As for that particular usage of "natural," I admit that it has always grated, because it's coming very close to redefining the word to mean "wines that I like." And if someone wants to use the word that way, OK for them, but then they're conceding that the word doesn't mean anything, can't mean anything, and hasn't ever meant anything apart from "wines I like," in which case it's of no use as a shared concept, and I wonder why we bother talking about it at all...whether or not some are recanting their usage. We already have an obnoxious way to refer to wines we like while pretending we mean something else: unspoofed.
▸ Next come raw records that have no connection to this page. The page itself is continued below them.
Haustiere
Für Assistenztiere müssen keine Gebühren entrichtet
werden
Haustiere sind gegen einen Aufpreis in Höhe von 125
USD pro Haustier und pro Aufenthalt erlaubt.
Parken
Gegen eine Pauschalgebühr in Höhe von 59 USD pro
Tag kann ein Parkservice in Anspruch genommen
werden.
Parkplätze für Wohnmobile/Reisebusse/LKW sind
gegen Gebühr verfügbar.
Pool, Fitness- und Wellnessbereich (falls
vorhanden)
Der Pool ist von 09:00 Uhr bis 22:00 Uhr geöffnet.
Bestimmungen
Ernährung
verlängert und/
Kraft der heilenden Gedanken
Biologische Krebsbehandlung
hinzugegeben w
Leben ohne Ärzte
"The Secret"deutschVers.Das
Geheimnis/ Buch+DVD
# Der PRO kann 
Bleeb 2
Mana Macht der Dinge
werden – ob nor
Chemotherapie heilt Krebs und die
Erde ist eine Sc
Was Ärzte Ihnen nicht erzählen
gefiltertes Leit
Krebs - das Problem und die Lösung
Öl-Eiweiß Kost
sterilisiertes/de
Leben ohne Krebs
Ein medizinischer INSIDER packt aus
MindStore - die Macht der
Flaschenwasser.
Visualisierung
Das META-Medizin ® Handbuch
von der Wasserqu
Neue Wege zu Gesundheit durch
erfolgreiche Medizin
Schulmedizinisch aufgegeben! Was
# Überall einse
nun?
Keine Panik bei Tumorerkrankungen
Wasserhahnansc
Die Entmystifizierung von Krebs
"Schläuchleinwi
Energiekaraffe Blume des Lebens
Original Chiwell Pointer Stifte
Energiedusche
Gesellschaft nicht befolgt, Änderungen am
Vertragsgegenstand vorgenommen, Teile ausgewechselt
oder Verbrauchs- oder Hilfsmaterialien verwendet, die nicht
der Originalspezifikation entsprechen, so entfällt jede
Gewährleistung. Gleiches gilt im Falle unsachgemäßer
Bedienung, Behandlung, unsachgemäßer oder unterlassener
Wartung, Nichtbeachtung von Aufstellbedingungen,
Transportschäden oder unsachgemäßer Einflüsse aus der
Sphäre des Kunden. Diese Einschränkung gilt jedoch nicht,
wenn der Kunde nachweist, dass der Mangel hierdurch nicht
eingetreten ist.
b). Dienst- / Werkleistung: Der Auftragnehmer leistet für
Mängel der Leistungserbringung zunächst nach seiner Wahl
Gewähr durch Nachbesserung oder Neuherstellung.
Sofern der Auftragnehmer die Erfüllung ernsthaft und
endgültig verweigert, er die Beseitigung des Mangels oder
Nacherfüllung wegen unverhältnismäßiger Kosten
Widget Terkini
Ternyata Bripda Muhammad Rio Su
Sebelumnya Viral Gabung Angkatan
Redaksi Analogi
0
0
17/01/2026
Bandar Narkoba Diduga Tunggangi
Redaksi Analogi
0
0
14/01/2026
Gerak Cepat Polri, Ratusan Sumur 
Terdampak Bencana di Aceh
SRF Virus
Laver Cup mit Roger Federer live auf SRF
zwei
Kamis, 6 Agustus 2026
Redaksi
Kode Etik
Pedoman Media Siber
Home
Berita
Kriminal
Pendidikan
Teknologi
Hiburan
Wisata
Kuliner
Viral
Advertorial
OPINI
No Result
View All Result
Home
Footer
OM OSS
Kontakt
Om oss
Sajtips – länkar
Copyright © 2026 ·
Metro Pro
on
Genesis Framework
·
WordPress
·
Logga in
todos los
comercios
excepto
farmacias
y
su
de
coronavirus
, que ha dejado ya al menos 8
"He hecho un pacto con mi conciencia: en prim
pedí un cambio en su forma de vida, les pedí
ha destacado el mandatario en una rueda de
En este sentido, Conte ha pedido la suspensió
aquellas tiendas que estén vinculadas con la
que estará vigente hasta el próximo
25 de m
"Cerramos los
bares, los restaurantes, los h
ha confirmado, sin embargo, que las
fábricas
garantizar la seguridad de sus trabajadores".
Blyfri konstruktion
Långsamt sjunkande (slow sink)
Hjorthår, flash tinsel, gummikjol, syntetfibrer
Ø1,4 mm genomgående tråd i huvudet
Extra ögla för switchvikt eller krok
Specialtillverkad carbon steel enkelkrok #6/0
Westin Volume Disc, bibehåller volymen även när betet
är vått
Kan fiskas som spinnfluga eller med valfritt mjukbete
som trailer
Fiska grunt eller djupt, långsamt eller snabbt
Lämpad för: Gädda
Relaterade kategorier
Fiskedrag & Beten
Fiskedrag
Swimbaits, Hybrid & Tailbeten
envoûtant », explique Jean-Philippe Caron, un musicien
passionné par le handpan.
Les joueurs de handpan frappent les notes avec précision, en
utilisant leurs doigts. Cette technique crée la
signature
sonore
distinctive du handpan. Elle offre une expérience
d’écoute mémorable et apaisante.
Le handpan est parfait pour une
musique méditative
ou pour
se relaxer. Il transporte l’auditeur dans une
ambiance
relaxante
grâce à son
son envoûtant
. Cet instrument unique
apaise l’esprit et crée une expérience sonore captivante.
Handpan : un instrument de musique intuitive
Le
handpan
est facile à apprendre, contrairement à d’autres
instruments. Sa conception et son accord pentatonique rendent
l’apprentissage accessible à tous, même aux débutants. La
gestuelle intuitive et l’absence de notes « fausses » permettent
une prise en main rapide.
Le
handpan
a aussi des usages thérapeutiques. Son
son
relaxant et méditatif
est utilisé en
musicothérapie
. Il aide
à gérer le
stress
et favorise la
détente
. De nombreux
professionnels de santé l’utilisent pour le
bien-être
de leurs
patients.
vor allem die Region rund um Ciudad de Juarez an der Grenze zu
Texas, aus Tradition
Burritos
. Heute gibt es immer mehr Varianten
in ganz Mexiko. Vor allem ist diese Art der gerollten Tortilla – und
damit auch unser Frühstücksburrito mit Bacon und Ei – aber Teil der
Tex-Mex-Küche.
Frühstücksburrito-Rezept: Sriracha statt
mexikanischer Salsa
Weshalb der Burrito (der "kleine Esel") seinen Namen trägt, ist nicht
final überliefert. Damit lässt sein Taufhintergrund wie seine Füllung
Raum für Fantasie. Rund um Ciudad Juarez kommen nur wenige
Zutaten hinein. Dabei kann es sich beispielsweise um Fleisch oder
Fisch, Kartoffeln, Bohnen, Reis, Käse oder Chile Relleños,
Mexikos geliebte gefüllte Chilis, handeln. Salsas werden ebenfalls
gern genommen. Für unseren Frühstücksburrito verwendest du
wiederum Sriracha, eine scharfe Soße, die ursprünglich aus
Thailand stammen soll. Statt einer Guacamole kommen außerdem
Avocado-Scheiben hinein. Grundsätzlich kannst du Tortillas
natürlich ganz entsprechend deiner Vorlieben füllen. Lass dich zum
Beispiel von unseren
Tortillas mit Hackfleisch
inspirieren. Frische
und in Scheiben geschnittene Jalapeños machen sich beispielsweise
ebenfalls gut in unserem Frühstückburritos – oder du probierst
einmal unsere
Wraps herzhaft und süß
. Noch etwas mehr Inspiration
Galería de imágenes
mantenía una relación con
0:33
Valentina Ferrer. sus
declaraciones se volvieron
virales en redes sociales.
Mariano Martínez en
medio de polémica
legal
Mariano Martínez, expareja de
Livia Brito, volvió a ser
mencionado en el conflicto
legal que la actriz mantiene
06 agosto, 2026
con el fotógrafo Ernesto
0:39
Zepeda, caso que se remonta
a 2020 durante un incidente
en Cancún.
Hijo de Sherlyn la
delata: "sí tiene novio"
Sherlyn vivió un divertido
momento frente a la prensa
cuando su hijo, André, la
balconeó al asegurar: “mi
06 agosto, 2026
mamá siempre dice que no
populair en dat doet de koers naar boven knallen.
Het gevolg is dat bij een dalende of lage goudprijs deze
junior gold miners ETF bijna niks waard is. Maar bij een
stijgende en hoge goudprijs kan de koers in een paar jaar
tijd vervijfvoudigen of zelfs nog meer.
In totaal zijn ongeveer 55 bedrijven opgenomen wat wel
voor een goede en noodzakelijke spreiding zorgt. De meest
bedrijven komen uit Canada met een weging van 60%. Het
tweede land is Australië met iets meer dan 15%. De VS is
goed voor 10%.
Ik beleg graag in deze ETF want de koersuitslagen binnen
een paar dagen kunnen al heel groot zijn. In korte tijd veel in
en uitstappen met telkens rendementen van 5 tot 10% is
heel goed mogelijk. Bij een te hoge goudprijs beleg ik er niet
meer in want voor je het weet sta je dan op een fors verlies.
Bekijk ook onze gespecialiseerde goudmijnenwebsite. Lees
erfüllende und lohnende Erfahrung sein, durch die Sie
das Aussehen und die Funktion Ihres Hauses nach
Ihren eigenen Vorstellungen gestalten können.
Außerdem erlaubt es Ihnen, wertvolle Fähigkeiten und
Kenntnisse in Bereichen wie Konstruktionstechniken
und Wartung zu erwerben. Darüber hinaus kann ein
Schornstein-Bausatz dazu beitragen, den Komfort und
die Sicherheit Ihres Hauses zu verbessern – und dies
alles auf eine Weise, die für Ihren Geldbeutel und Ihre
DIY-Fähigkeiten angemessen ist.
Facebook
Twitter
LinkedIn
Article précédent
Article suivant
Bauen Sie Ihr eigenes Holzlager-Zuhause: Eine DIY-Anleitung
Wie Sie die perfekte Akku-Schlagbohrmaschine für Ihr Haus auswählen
Why do we need another?
I take Eric's point on this issue to be a little more nuanced: "natural" or not, there's no way a grape pushed to and beyond its limits (whether by nature or by man) is going to express terroir as well as a grape to which this hasn't occurred, whether or not the winemaker is making what some might call "natural" wine. By his definition, this obviously follows, because he's considering a whole, finished, and cultural product. But even from mine, it does in the sense that we're talking about the expression of terroir (which I understand to be the ability to sense it in the wine), not terroir itself. I don't think the views are incompatible, in the sense that whether one embraces or rejects the tenets of "natural" winemaking, one is not released from the obligation to arrange the marriage of site and variety/ies with care, should one wish to make a good, terroir-revelatory wine.